▸ **Exercise**
Copy the lines word for word, starting at the first line and ending at the line that contains "0.011134, -0.984873, 2.029762]]".

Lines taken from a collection
┌──

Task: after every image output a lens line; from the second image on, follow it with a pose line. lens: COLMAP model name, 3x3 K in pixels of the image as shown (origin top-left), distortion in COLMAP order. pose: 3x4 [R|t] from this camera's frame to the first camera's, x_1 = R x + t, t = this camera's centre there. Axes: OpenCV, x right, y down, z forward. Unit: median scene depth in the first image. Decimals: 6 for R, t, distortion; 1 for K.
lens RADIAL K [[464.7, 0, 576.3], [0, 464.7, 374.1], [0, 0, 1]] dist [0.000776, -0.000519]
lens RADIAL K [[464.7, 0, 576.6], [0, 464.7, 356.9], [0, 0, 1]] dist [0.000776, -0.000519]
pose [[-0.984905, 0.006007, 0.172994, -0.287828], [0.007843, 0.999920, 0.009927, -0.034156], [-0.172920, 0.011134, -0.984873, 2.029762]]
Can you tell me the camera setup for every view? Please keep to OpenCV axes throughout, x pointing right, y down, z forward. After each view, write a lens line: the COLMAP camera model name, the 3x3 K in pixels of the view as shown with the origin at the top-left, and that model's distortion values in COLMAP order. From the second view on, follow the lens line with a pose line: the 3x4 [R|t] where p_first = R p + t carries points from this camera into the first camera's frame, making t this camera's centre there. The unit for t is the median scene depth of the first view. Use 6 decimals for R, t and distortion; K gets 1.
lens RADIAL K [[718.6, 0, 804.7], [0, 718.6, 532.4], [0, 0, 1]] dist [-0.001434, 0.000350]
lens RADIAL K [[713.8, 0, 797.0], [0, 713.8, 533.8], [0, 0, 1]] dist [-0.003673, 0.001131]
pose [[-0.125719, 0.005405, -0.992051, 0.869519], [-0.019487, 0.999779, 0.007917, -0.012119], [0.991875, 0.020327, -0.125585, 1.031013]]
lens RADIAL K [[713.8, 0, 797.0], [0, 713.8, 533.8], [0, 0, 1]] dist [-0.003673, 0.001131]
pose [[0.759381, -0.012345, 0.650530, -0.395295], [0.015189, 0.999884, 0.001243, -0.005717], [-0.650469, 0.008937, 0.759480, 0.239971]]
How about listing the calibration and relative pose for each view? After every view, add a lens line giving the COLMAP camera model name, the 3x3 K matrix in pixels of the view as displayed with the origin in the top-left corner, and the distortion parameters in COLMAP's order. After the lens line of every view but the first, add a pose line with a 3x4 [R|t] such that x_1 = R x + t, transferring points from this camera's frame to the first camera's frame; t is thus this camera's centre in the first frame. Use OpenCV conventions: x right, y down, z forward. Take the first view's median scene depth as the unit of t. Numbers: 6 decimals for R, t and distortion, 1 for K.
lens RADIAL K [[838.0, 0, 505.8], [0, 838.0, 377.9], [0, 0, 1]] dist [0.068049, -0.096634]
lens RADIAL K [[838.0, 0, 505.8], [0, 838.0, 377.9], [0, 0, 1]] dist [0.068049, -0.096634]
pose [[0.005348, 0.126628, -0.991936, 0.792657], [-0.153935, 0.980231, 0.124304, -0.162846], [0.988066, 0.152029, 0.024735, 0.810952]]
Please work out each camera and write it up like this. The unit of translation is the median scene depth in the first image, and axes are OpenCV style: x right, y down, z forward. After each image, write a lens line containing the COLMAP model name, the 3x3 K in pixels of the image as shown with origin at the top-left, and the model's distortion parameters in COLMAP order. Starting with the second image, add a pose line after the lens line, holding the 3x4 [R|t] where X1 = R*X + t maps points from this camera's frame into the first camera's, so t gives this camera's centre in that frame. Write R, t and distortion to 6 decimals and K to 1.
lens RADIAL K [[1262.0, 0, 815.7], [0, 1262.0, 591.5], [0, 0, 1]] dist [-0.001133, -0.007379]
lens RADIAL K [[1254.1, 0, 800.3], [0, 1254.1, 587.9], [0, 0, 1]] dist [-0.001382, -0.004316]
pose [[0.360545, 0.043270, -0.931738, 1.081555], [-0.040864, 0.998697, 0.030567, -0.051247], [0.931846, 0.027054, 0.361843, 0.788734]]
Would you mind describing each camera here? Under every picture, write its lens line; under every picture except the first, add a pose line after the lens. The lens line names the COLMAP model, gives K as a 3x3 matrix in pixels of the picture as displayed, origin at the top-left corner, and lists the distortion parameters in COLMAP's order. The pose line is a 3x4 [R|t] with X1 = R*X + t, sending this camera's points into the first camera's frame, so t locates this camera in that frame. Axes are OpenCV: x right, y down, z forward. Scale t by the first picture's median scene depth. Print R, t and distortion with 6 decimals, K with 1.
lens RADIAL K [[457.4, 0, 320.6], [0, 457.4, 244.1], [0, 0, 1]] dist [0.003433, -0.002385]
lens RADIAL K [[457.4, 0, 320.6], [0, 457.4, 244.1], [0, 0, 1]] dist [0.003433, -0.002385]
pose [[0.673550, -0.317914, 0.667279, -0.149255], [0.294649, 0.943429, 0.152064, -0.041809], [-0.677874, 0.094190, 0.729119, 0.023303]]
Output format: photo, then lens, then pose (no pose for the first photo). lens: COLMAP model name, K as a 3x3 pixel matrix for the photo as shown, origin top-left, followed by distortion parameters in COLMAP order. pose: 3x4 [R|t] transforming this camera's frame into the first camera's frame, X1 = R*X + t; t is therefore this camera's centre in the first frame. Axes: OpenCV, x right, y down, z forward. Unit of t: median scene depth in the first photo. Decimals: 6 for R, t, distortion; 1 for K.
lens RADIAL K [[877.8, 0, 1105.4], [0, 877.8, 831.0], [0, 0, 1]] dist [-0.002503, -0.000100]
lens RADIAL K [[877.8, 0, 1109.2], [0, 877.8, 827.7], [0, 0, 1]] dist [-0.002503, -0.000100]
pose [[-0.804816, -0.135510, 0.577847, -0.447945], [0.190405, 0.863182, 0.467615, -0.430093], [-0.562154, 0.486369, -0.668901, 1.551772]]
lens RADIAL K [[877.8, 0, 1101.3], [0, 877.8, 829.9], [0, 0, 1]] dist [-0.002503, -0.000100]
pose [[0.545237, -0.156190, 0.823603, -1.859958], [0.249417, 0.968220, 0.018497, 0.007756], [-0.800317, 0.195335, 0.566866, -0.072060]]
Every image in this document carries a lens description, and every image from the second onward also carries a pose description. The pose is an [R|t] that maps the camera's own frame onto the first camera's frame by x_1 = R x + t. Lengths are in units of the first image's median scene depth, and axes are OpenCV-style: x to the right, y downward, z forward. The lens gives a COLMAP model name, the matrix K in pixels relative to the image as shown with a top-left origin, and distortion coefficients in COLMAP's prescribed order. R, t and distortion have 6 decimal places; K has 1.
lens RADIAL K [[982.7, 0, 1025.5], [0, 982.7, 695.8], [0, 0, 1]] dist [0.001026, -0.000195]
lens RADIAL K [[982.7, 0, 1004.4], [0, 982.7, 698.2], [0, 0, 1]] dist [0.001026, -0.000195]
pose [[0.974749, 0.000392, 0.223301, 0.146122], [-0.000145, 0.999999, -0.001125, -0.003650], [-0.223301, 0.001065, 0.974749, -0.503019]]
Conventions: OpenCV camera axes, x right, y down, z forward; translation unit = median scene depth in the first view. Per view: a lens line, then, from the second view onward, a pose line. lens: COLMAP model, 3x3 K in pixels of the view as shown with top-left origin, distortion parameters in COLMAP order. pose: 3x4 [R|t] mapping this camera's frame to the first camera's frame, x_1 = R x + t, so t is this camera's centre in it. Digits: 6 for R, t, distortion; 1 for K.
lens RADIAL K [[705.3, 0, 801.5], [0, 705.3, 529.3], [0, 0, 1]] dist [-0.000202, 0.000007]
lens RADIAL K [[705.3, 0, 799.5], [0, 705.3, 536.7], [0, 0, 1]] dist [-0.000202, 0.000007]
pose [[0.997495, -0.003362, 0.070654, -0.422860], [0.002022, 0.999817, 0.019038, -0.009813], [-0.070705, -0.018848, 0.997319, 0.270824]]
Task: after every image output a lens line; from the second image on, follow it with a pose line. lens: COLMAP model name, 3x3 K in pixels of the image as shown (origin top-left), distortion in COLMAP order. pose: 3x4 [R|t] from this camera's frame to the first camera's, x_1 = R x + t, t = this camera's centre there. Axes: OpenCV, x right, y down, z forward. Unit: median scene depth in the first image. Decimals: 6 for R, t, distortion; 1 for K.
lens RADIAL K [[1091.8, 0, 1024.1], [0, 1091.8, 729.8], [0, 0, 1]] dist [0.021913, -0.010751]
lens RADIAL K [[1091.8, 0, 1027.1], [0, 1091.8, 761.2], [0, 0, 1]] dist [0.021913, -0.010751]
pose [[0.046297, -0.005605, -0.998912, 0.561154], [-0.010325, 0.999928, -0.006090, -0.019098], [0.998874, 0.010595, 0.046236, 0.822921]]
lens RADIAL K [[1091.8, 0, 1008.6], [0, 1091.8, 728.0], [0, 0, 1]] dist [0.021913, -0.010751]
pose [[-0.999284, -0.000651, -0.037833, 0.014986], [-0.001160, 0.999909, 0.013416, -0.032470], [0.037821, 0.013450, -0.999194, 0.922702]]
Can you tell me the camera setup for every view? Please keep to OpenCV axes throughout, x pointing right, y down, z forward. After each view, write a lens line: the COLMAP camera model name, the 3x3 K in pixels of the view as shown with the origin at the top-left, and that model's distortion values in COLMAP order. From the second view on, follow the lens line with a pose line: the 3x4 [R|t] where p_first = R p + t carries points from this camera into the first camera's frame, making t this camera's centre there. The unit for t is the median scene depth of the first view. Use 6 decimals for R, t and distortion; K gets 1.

└──

▸ **Written solution**
Task: after every image output a lens line; from the second image on, follow it with a pose line. lens: COLMAP model name, 3x3 K in pixels of the image as shown (origin top-left), distortion in COLMAP order. pose: 3x4 [R|t] from this camera's frame to the first camera's, x_1 = R x + t, t = this camera's centre there. Axes: OpenCV, x right, y down, z forward. Unit: median scene depth in the first image. Decimals: 6 for R, t, distortion; 1 for K.
lens RADIAL K [[464.7, 0, 576.3], [0, 464.7, 374.1], [0, 0, 1]] dist [0.000776, -0.000519]
lens RADIAL K [[464.7, 0, 576.6], [0, 464.7, 356.9], [0, 0, 1]] dist [0.000776, -0.000519]
pose [[-0.984905, 0.006007, 0.172994, -0.287828], [0.007843, 0.999920, 0.009927, -0.034156], [-0.172920, 0.011134, -0.984873, 2.029762]]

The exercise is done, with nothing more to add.